• WHAT THE EXERCISE ASKS:
Set down all of the entries below word for word, with the pictures left out.

(DATA PROVIDED begins)

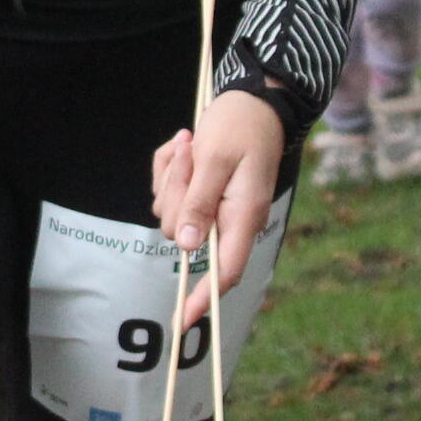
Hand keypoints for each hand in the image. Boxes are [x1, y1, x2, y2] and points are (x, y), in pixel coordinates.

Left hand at [147, 89, 285, 324]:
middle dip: (174, 193)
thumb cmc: (240, 126)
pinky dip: (169, 168)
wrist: (252, 100)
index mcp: (243, 217)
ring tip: (192, 143)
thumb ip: (200, 203)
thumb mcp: (217, 160)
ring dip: (171, 176)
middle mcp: (229, 219)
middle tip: (189, 152)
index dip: (204, 299)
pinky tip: (186, 143)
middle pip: (181, 233)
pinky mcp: (199, 194)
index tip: (183, 321)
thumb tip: (185, 247)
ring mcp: (213, 208)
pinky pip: (168, 191)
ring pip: (170, 211)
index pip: (224, 272)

(DATA PROVIDED ends)

• TASK RESPONSE:
Hand keypoints for each hand in the image. Boxes are [x1, y1, x2, y2] and points are (x, y), in pixel coordinates.

Left hand at [147, 89, 285, 324]:
middle dip: (174, 193)
thumb cmc: (240, 126)
pinky dip: (169, 168)
wrist: (252, 100)
index mcp: (243, 217)
ring tip: (192, 143)
thumb ip: (200, 203)
thumb mcp: (217, 160)
ring dip: (171, 176)
middle mcp: (229, 219)
middle tip: (189, 152)
index dip: (204, 299)
pinky tip: (186, 143)
middle pip: (181, 233)
pinky mcp: (199, 194)
index tip: (183, 321)
thumb tip: (185, 247)
ring mcp: (213, 208)
pinky pip: (168, 191)
ring pip: (170, 211)
index pip: (224, 272)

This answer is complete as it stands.